Warne does a bit of reflecting in his introduction, for about two minutes, and manages to contradict himself thoroughly. “Believe it or not, I’d take the quiet life over the red carpet any day,” he writes. 

Next line? “The trouble is I haven’t often portrayed myself as anything but a good-time boy, hunting down something different every week of the year.”

Then the boast: “Kerry Packer once told me, ‘Sell the blue Ferrari, son, and lie low for a while,’ so I did as I was told, and bought a silver one. Lying low hasn’t been my thing.”

This book is not a deep and continuous act of introspection — it’s a detailing of his exploits, great ones and as well as some very tawdry ones, with him concluding, “No regrets.”

The title says “No Spin”, but of course there’s spin in it. Warne is a highly opinionated high-achiever — of course he would make his book an espousal of the way he lived his life, defending his wrongs and trumpeting his triumphs. Incidentally, the chapter in which he discusses his bowling is by far the best part of the book.

Rare genius

If you loved very high level of sporting skill, Warne’s bowling was champagne for the eye. But his book isn’t champagne for the mind.

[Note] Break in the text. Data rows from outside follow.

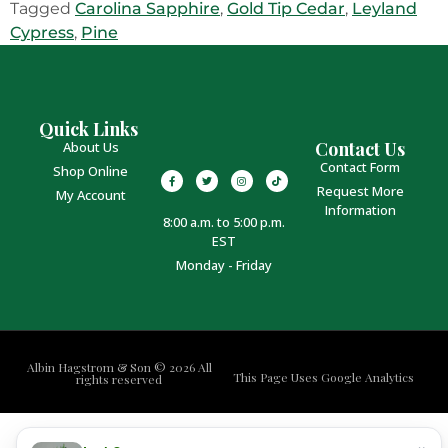
Tagged
Carolina Sapphire
,
Gold Tip Cedar
,
Leyland
Cypress
,
Pine
Quick Links
Contact Us
About Us
Contact Form
Shop Online
Request More
My Account
Information
8:00 a.m. to 5:00 p.m.
EST
Monday - Friday
Albin Hagstrom & Son © 2026 All
This Page Uses Google Analytics
rights reserved
×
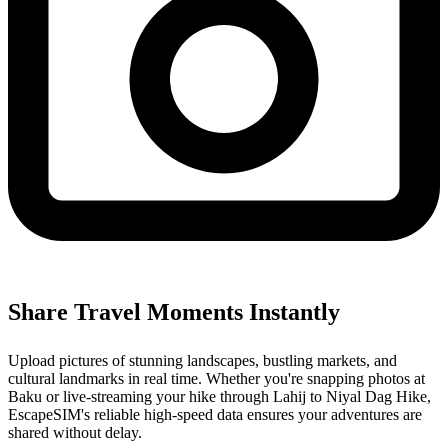
Share Travel Moments Instantly
Upload pictures of stunning landscapes, bustling markets, and
cultural landmarks in real time. Whether you're snapping photos at
Baku or live-streaming your hike through Lahij to Niyal Dag Hike,
EscapeSIM's reliable high-speed data ensures your adventures are
shared without delay.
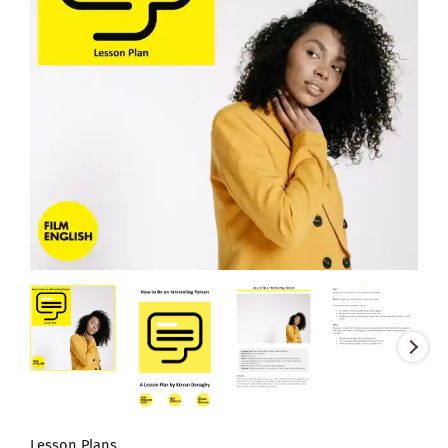
Lesson Plans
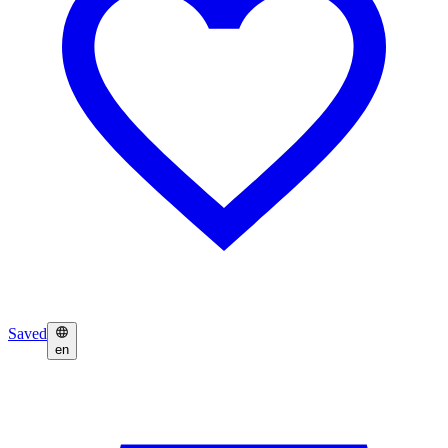
Saved
en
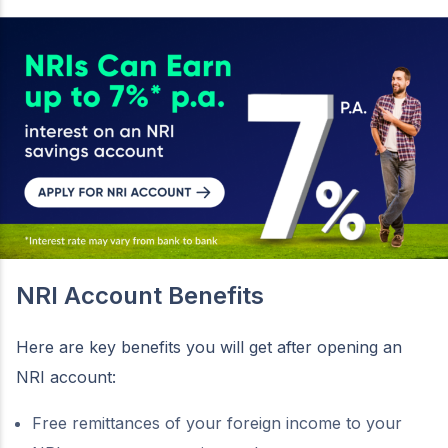
NRI Account Benefits
Here are key benefits you will get after opening an
NRI account:
Free remittances of your foreign income to your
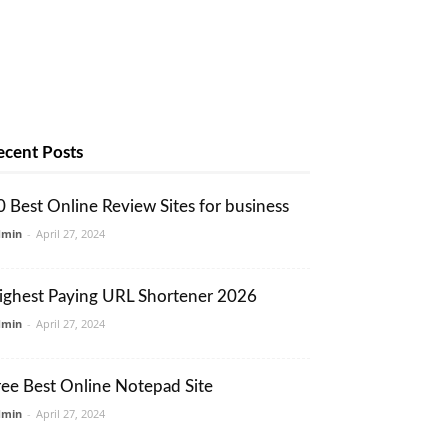
ecent Posts
0 Best Online Review Sites for business
dmin
-
April 27, 2024
ighest Paying URL Shortener 2026
dmin
-
April 27, 2024
ree Best Online Notepad Site
dmin
-
April 27, 2024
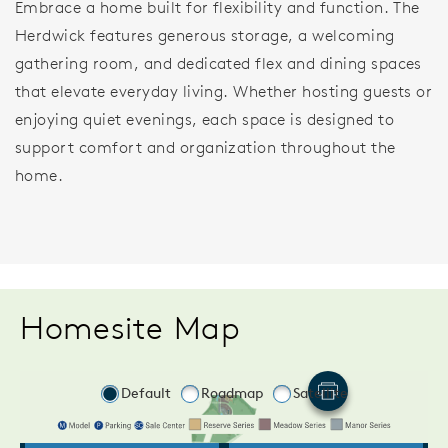
Embrace a home built for flexibility and function. The
Herdwick features generous storage, a welcoming
gathering room, and dedicated flex and dining spaces
that elevate everyday living. Whether hosting guests or
enjoying quiet evenings, each space is designed to
support comfort and organization throughout the
home.
Homesite Map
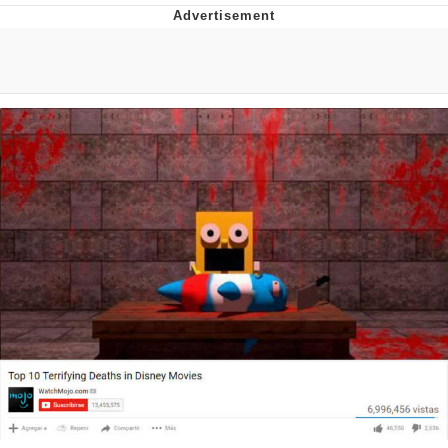
Boiling Poo In a Kettle
Quirk Chungus
Evelyn Smith Smiling /
Evelynsmithhhhh Stare
My Father-In-Law Is A Builder / We
Can't, We Don't Know How To Do It
Jacob Batalon CEO of Sex
Topiary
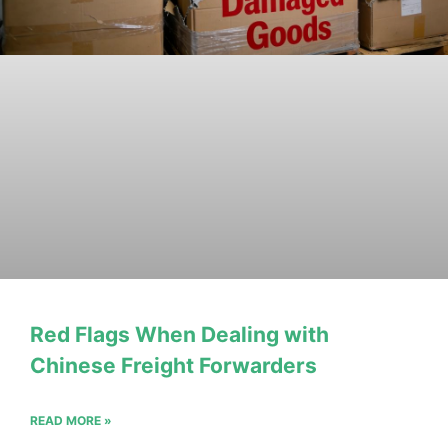
Red Flags When Dealing with
Chinese Freight Forwarders
READ MORE »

Warne writes that he wasn’t “academic”. He has never fully read a book. A look at his Twitter timeline assures you that his preoccupations are not outrageously intellectual. It’s not food for thought that he craves. His interests lie in sport, money, girls, pizza, poker, gambling, cake, apparel, endorsements, golf. Warne knows that he’s a top product — with 3.4 million followers on Twitter — and he burnishes Brand Warne with assiduity. It’s a full-time job. He doesn’t strain his intellect too much.  

Warne is rather inclined to be charmingly naïve on such things as the theory of evolution — if we evolved from monkeys, why are monkeys still around, he wonders. The book doesn’t force you to reflect too much — it clearly is not a product of great reflection. This is odd — the co-writer, Mark Nicholas, is a celebrated commentator and writer. Why couldn’t he draw out the more thoughtful aspects of Warne’s personality? It is possible. For instance, Mike Tyson’s ghostwriter, Larry Ratso Sloman, managed to make Tyson reflect on some deep issues in two books. 

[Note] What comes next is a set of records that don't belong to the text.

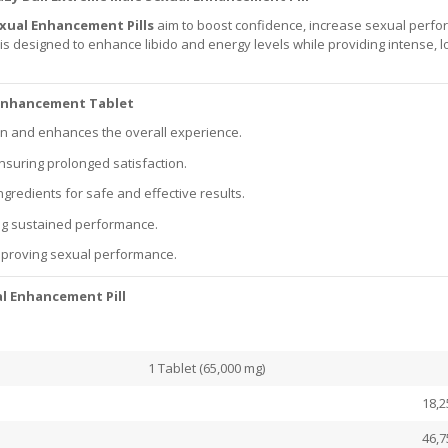
exual Enhancement Pills
aim to boost confidence, increase sexual perfo
is designed to enhance libido and energy levels while providing intense, l
e Enhancement Tablet
ion and enhances the overall experience.
 ensuring prolonged satisfaction.
ngredients for safe and effective results.
ing sustained performance.
mproving sexual performance.
l Enhancement Pill
1 Tablet (65,000 mg)
18,2
46,7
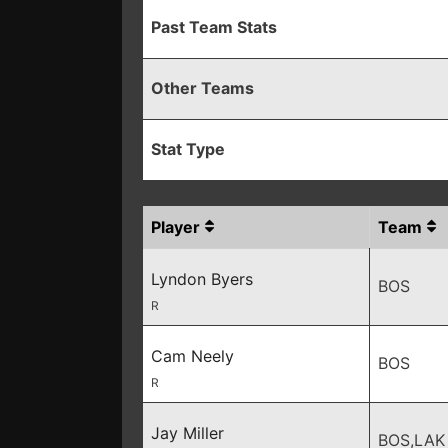
Past Team Stats
Other Teams
Stat Type
Player
Team
Lyndon Byers
BOS
R
Cam Neely
BOS
R
Jay Miller
BOS,LAK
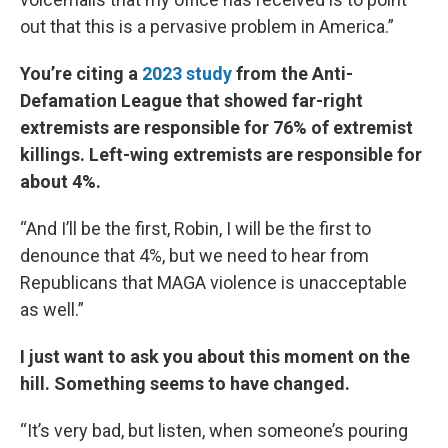
out that this is a pervasive problem in America.”
You’re citing a
2023 study
from the Anti-
Defamation League that showed far-right
extremists are responsible for 76% of extremist
killings. Left-wing extremists are responsible for
about 4%.
“And I’ll be the first, Robin, I will be the first to
denounce that 4%, but we need to hear from
Republicans that MAGA violence is unacceptable
as well.”
I just want to ask you about this moment on the
hill. Something seems to have changed.
“It’s very bad, but listen, when someone’s pouring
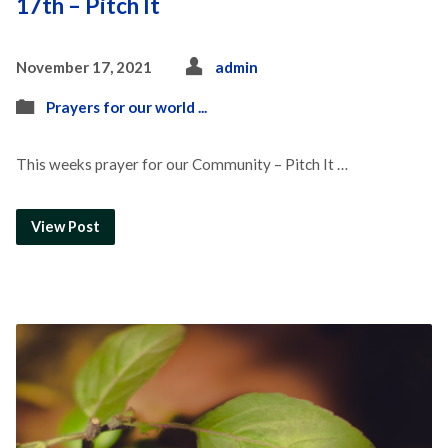
17th – Pitch It
November 17, 2021
admin
Prayers for our world ...
This weeks prayer for our Community – Pitch It …
View Post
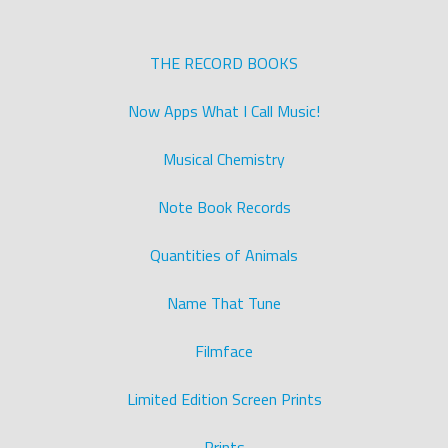
THE RECORD BOOKS
Now Apps What I Call Music!
Musical Chemistry
Note Book Records
Quantities of Animals
Name That Tune
Filmface
Limited Edition Screen Prints
Prints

But Nicholas has deliberately kept himself back — as he’s written in his Author’s Note, his main role in the book was to bring the voice recorder and keep the expletives out of the text. 

It’s in the “stream of consciousness” format, says Nicholas. Such a method might elicit deep insights from a sympathetic and empathic man. Warne, though, is not that. He can be an abrasive man who is known to swear at children who come to him for an autograph during his smoke break.

Third book

The book speaks to you in a familiar, confidential tone — an Australian buddy telling you his life story over a beer. Warne shuns pretension and sentiment and keeps to story-telling.

It is quite a story — an outrageously talented kid from a working class family from suburban Melbourne who is now counted among the greatest cricketers of all time. The trouble is that this story has been told before, several times. Warne himself has two earlier autobiographies — with two different ghostwriters — to his credit. The essential Warne has been brought out beautifully by Gideon Haigh in his On Warne. There’s very little that’s ground-breakingly new in his third autobiography — he’s been quite busy on Twitter and behind the commentator’s mike all these years.

Oh, he does have a regret — having brought embarrassment to his two daughters and one son through his antics. 

He says he often wishes he were wiser. Then he wouldn’t be Warney.